*Exercise inputs*.
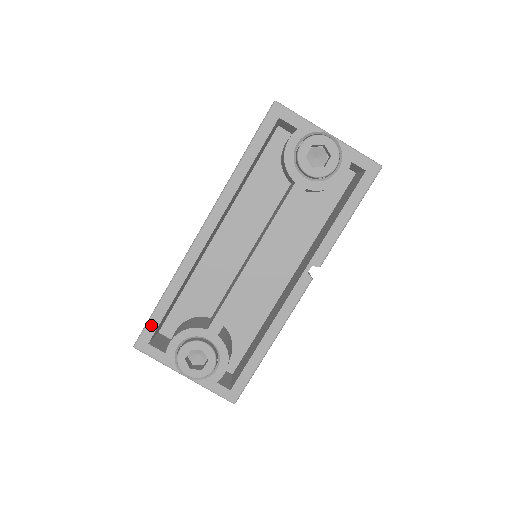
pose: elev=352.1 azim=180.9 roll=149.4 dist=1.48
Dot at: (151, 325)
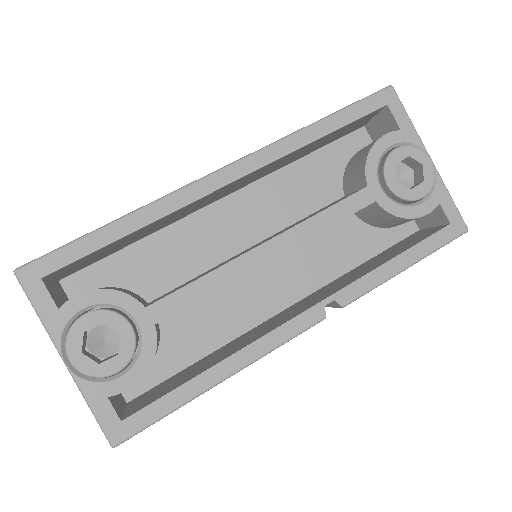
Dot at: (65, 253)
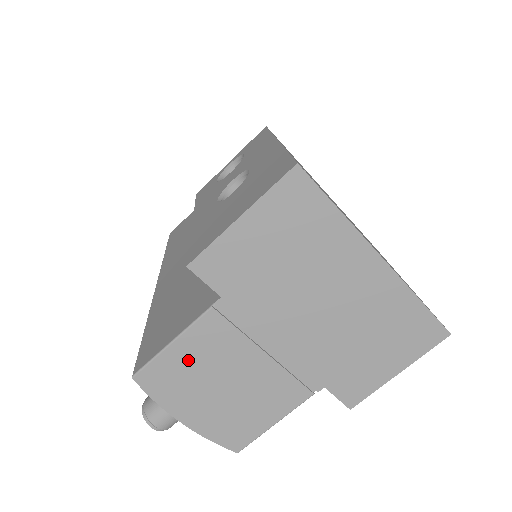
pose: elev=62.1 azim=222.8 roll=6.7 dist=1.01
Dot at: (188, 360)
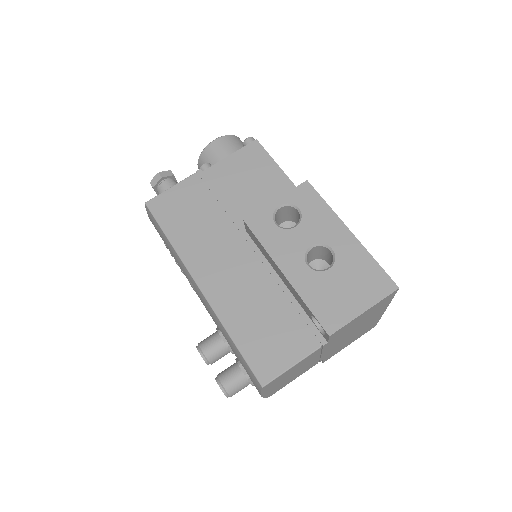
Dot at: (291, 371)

...

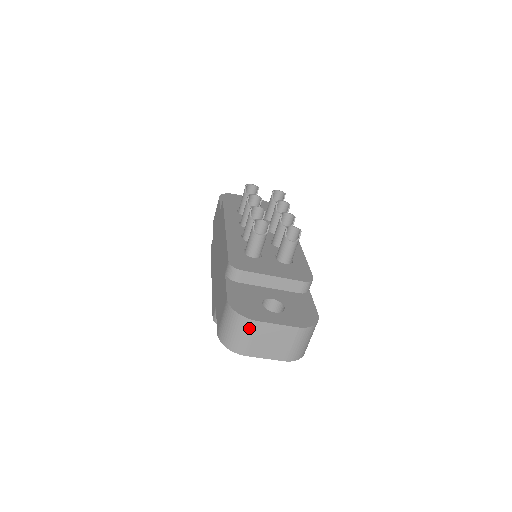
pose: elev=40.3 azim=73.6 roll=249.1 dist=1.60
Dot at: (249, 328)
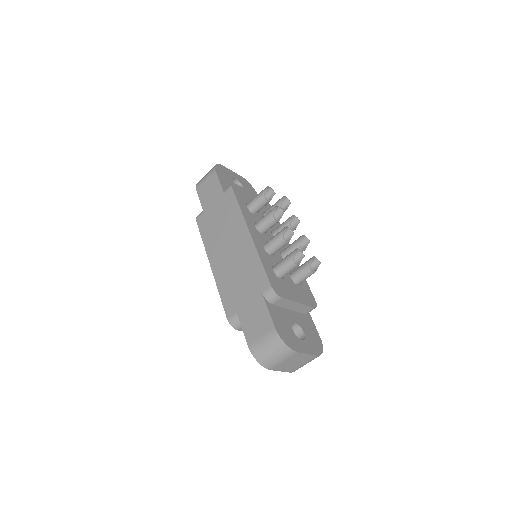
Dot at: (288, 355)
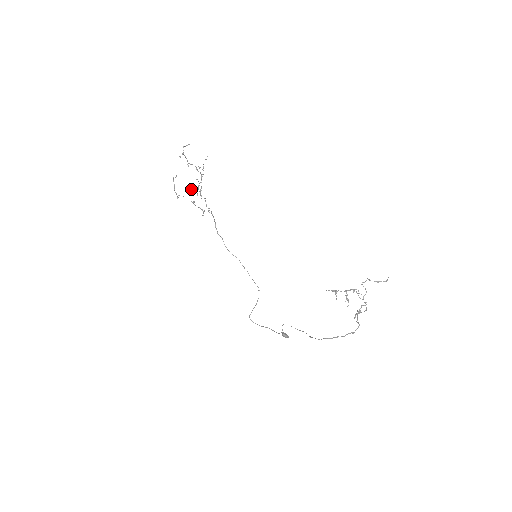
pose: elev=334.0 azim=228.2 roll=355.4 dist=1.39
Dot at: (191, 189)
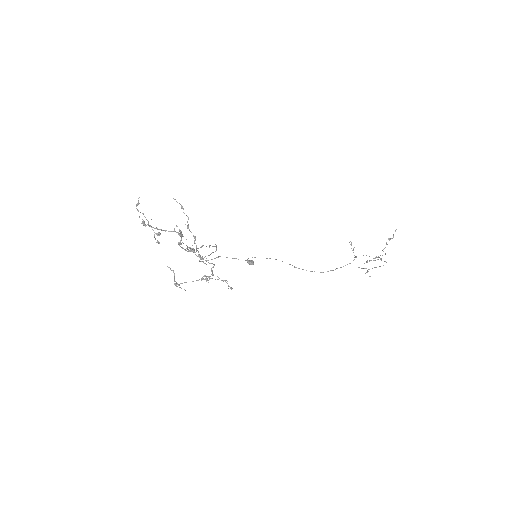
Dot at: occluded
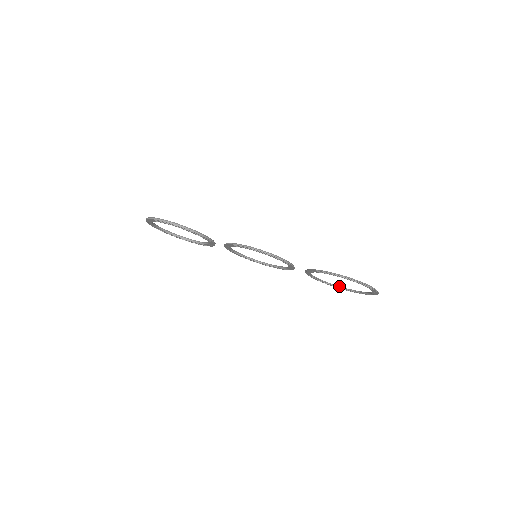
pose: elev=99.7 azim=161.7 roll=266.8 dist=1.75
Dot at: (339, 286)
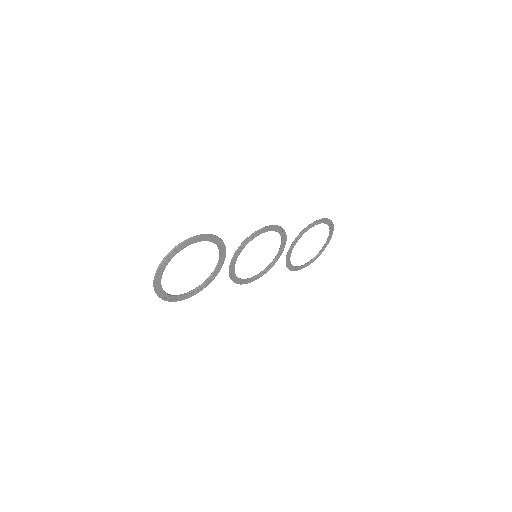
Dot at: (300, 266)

* * *

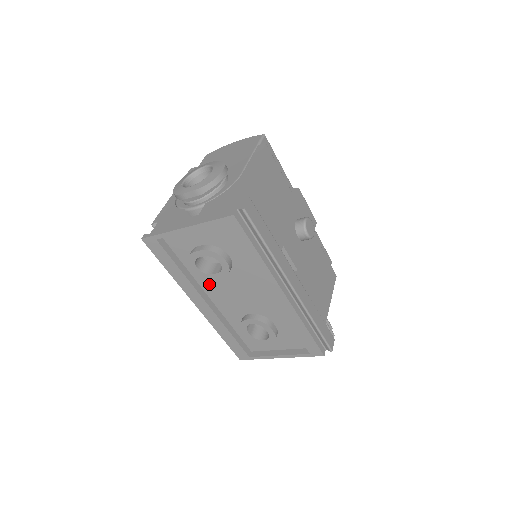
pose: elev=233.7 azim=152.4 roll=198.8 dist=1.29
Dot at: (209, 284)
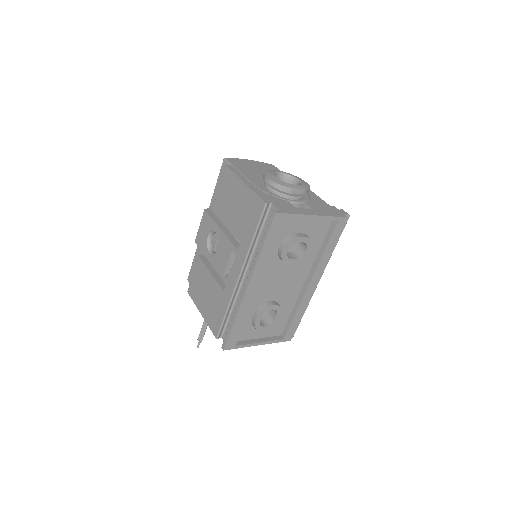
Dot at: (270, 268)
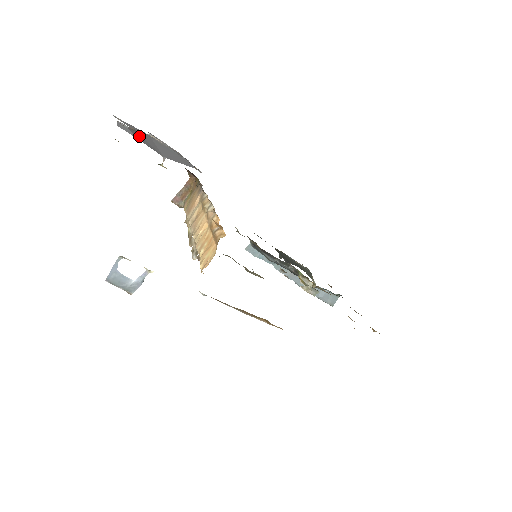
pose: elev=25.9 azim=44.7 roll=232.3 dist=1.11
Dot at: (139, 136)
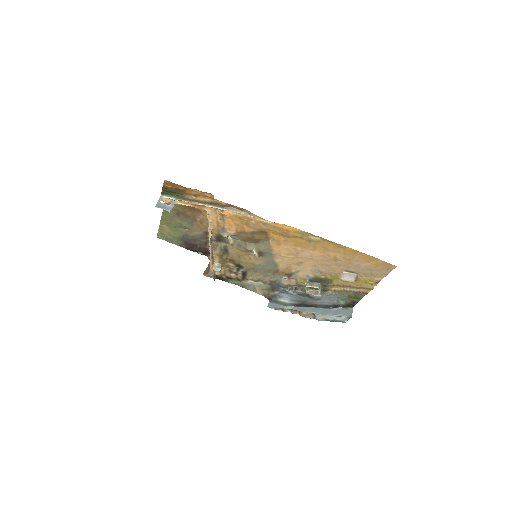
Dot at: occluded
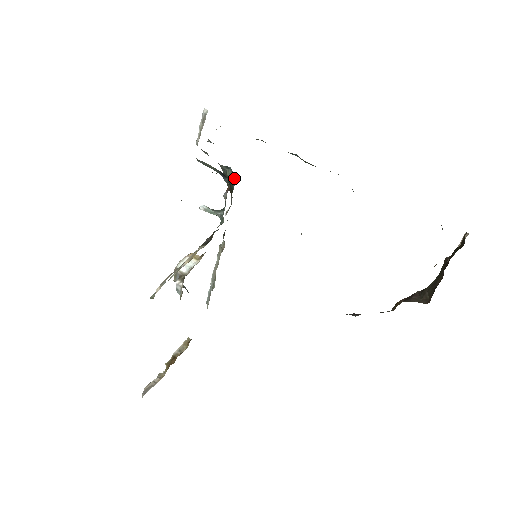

*Instructions for the task*.
Rewrite the entries starting with the line that contains "pose: elev=62.1 azim=222.8 roll=6.7 dist=1.01" and going on through the line that contains "Dot at: (291, 371)", replacing "azim" with "azimuth" and leaving everything else unchanged. Omit the pictures from your answer.

*Exercise answer*.
pose: elev=62.1 azimuth=222.8 roll=6.7 dist=1.01
Dot at: (188, 360)
Dot at: (291, 371)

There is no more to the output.